The closely watched consumer price index, the main gauge of inflation, rose 2.9 percent on-year in June alone, compared with 3.1 percent in the previous month, the statistics bureau said.

The slowdown in inflation added to mounting evidence that the government's measures to avert economic overheating were kicking in.

Inflation was up 2.6 percent in the first half of 2010 from a year earlier.

Morgan Stanley economist Wang Qing said there was a "high probability" the government would increase its 7.5 trillion yuan (1.1 trillion dollars) bank lending target for this year as inflation continues to ease.

"In light of receding inflationary pressures, the policy stance in the second half will likely demonstrate an easing bias," said Wang.

China's fixed asset investment in urban areas, a measure of government spending on infrastructure and a key driver of the economy, rose 25.5 percent in the first half from the same period last year, the government said.

Industrial output from the country's millions of factories and workshops increased 17.6 percent on year in the six-month period.

Retail sales, a key measure of consumer spending, rose 18.2 percent in the first half of 2010 from a year ago.

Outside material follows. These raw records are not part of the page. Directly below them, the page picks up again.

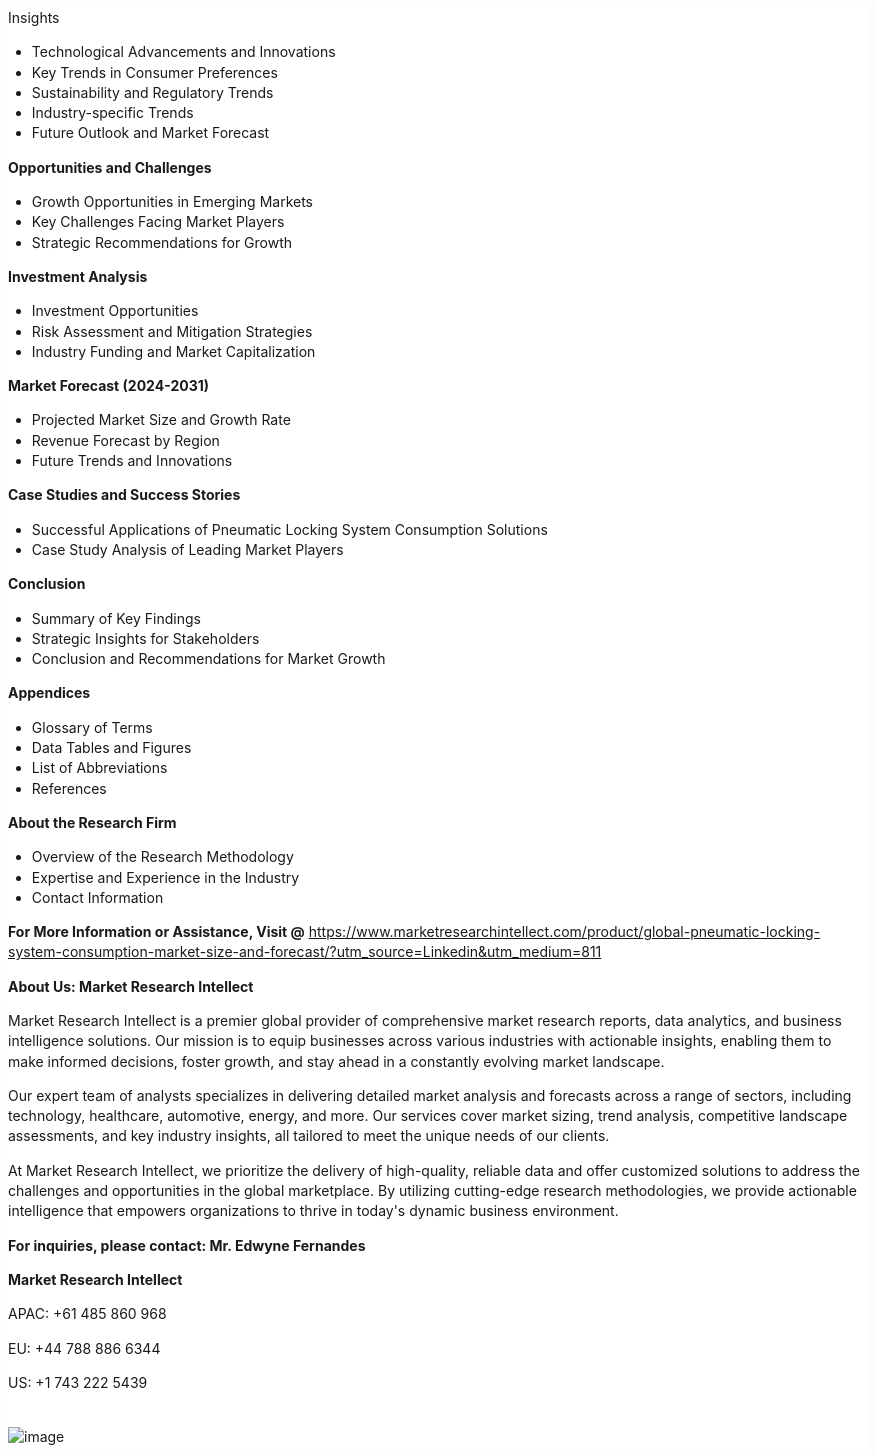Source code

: Insights</strong></p><ul><li>Technological Advancements and Innovations</li><li>Key Trends in Consumer Preferences</li><li>Sustainability and Regulatory Trends</li><li>Industry-specific Trends</li><li>Future Outlook and Market Forecast</li></ul><p><strong>Opportunities and Challenges</strong></p><ul><li>Growth Opportunities in Emerging Markets</li><li>Key Challenges Facing Market Players</li><li>Strategic Recommendations for Growth</li></ul><p><strong>Investment Analysis</strong></p><ul><li>Investment Opportunities</li><li>Risk Assessment and Mitigation Strategies</li><li>Industry Funding and Market Capitalization</li></ul><p><strong>Market Forecast (2024-2031)</strong></p><ul><li>Projected Market Size and Growth Rate</li><li>Revenue Forecast by Region</li><li>Future Trends and Innovations</li></ul><p><strong>Case Studies and Success Stories</strong></p><ul><li>Successful Applications of Pneumatic Locking System Consumption Solutions</li><li>Case Study Analysis of Leading Market Players</li></ul><p><strong>Conclusion</strong></p><ul><li>Summary of Key Findings</li><li>Strategic Insights for Stakeholders</li><li>Conclusion and Recommendations for Market Growth</li></ul><p><strong>Appendices</strong></p><ul><li>Glossary of Terms</li><li>Data Tables and Figures</li><li>List of Abbreviations</li><li>References</li></ul><p><strong>About the Research Firm</strong></p><ul><li>Overview of the Research Methodology</li><li>Expertise and Experience in the Industry</li><li>Contact Information</li></ul></div><div class="article-main__content" data-test-id="publishing-text-block"><p><span class="font-[700]"><strong>For More Information or Assistance, Visit @</strong>&nbsp;<a href="https://www.marketresearchintellect.com/product/global-pneumatic-locking-system-consumption-market-size-and-forecast/?utm_source=Linkedin&utm_medium=811">https://www.marketresearchintellect.com/product/global-pneumatic-locking-system-consumption-market-size-and-forecast/?utm_source=Linkedin&utm_medium=811</a></span></p><p><strong>About Us: Market Research Intellect</strong></p><p>Market Research Intellect is a premier global provider of comprehensive market research reports, data analytics, and business intelligence solutions. Our mission is to equip businesses across various industries with actionable insights, enabling them to make informed decisions, foster growth, and stay ahead in a constantly evolving market landscape.</p><p>Our expert team of analysts specializes in delivering detailed market analysis and forecasts across a range of sectors, including technology, healthcare, automotive, energy, and more. Our services cover market sizing, trend analysis, competitive landscape assessments, and key industry insights, all tailored to meet the unique needs of our clients.</p><p>At Market Research Intellect, we prioritize the delivery of high-quality, reliable data and offer customized solutions to address the challenges and opportunities in the global marketplace. By utilizing cutting-edge research methodologies, we provide actionable intelligence that empowers organizations to thrive in today's dynamic business environment.</p><p><strong>For inquiries, please contact: Mr. Edwyne Fernandes</strong></p><p><strong>Market Research Intellect</strong></p><p>APAC: +61 485 860 968</p><p>EU: +44 788 886 6344</p><p>US: +1 743 222 5439</p></div><div class="article-main__content" data-test-id="publishing-text-block">&nbsp;</div>
![image](https://github.com/user-attachments/assets/32d370fc-4221-4ecc-bc2e-1b5797989121)
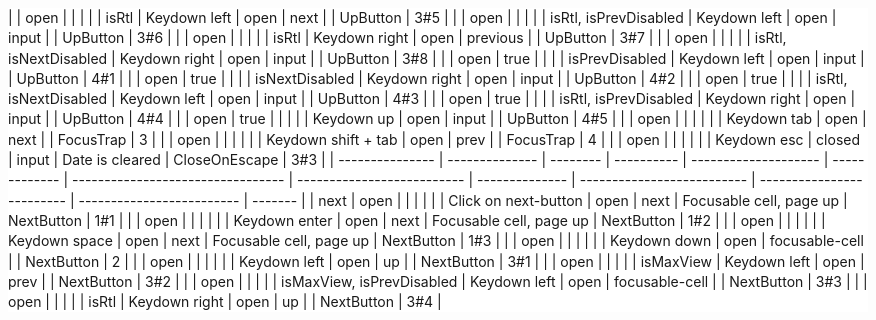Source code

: |                 | open           |          |            |                      |               | isRtl                             | Keydown left               | open           | next                       |                           | UpButton                  | 3#5     |
|                 | open           |          |            |                      |               | isRtl, isPrevDisabled             | Keydown left               | open           | input                      |                           | UpButton                  | 3#6     |
|                 | open           |          |            |                      |               | isRtl                             | Keydown right              | open           | previous                   |                           | UpButton                  | 3#7     |
|                 | open           |          |            |                      |               | isRtl, isNextDisabled             | Keydown right              | open           | input                      |                           | UpButton                  | 3#8     |
|                 | open           | true     |            |                      |               | isPrevDisabled                    | Keydown left               | open           | input                      |                           | UpButton                  | 4#1     |
|                 | open           | true     |            |                      |               | isNextDisabled                    | Keydown right              | open           | input                      |                           | UpButton                  | 4#2     |
|                 | open           | true     |            |                      |               | isRtl, isNextDisabled             | Keydown left               | open           | input                      |                           | UpButton                  | 4#3     |
|                 | open           | true     |            |                      |               | isRtl, isPrevDisabled             | Keydown right              | open           | input                      |                           | UpButton                  | 4#4     |
|                 | open           | true     |            |                      |               |                                   | Keydown up                 | open           | input                      |                           | UpButton                  | 4#5     |
|                 | open           |          |            |                      |               |                                   | Keydown tab                | open           | next                       |                           | FocusTrap                 | 3       |
|                 | open           |          |            |                      |               |                                   | Keydown shift + tab        | open           | prev                       |                           | FocusTrap                 | 4       |
|                 | open           |          |            |                      |               |                                   | Keydown esc                | closed         | input                      | Date is cleared           | CloseOnEscape             | 3#3     |
| --------------- | -------------- | -------- | ---------- | -------------------- | ------------- | --------------------------------- | -------------------------- | -------------- | -------------------------- | ------------------------- | ------------------------- | ------- |
| next            | open           |          |            |                      |               |                                   | Click on next-button       | open           | next                       | Focusable cell, page up   | NextButton                | 1#1     |
|                 | open           |          |            |                      |               |                                   | Keydown enter              | open           | next                       | Focusable cell, page up   | NextButton                | 1#2     |
|                 | open           |          |            |                      |               |                                   | Keydown space              | open           | next                       | Focusable cell, page up   | NextButton                | 1#3     |
|                 | open           |          |            |                      |               |                                   | Keydown down               | open           | focusable-cell             |                           | NextButton                | 2       |
|                 | open           |          |            |                      |               |                                   | Keydown left               | open           | up                         |                           | NextButton                | 3#1     |
|                 | open           |          |            |                      |               | isMaxView                         | Keydown left               | open           | prev                       |                           | NextButton                | 3#2     |
|                 | open           |          |            |                      |               | isMaxView, isPrevDisabled         | Keydown left               | open           | focusable-cell             |                           | NextButton                | 3#3     |
|                 | open           |          |            |                      |               | isRtl                             | Keydown right              | open           | up                         |                           | NextButton                | 3#4     |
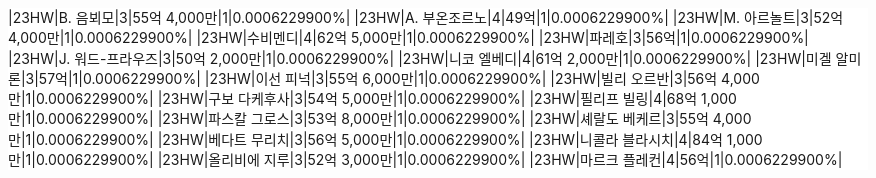 |23HW|B. 음뵈모|3|55억 4,000만|1|0.0006229900%|
|23HW|A. 부온조르노|4|49억|1|0.0006229900%|
|23HW|M. 아르놀트|3|52억 4,000만|1|0.0006229900%|
|23HW|수비멘디|4|62억 5,000만|1|0.0006229900%|
|23HW|파레호|3|56억|1|0.0006229900%|
|23HW|J. 워드-프라우즈|3|50억 2,000만|1|0.0006229900%|
|23HW|니코 엘베디|4|61억 2,000만|1|0.0006229900%|
|23HW|미겔 알미론|3|57억|1|0.0006229900%|
|23HW|이선 피넉|3|55억 6,000만|1|0.0006229900%|
|23HW|빌리 오르반|3|56억 4,000만|1|0.0006229900%|
|23HW|구보 다케후사|3|54억 5,000만|1|0.0006229900%|
|23HW|필리프 빌링|4|68억 1,000만|1|0.0006229900%|
|23HW|파스칼 그로스|3|53억 8,000만|1|0.0006229900%|
|23HW|셰랄도 베케르|3|55억 4,000만|1|0.0006229900%|
|23HW|베다트 무리치|3|56억 5,000만|1|0.0006229900%|
|23HW|니콜라 블라시치|4|84억 1,000만|1|0.0006229900%|
|23HW|올리비에 지루|3|52억 3,000만|1|0.0006229900%|
|23HW|마르크 플레컨|4|56억|1|0.0006229900%|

Recent data also showed bank lending, real estate prices and imports all slowed in June from the previous month, while surveys of purchasing managers at factories across China showed manufacturing activity eased last month.

Beijing has shown no intention of altering its policy tightening stance despite signs the economy is running out of puff, and has begun to rein in the huge stimulus spending put in place in the wake of the global financial crisis.

In recent weeks, China also has loosened its grip on the yuan exchange rate by allowing the currency to trade more freely against the dollar, while export tax rebates on some products have been removed.

"It's more of a wait-and-see attitude from Beijing's leaders," said Ken Peng, a Beijing-based economist for Citigroup.

Chinese Premier Wen Jiabao said last month he believed the economy was moving in the "expected direction", which was interpreted as a sign that the government planned to stick to current policies.

Wen's comments came after President Hu Jintao, in a speech to the Group of 20 summit in Canada, called for caution in exit strategies from economic stimulus programmes to safeguard the global recovery.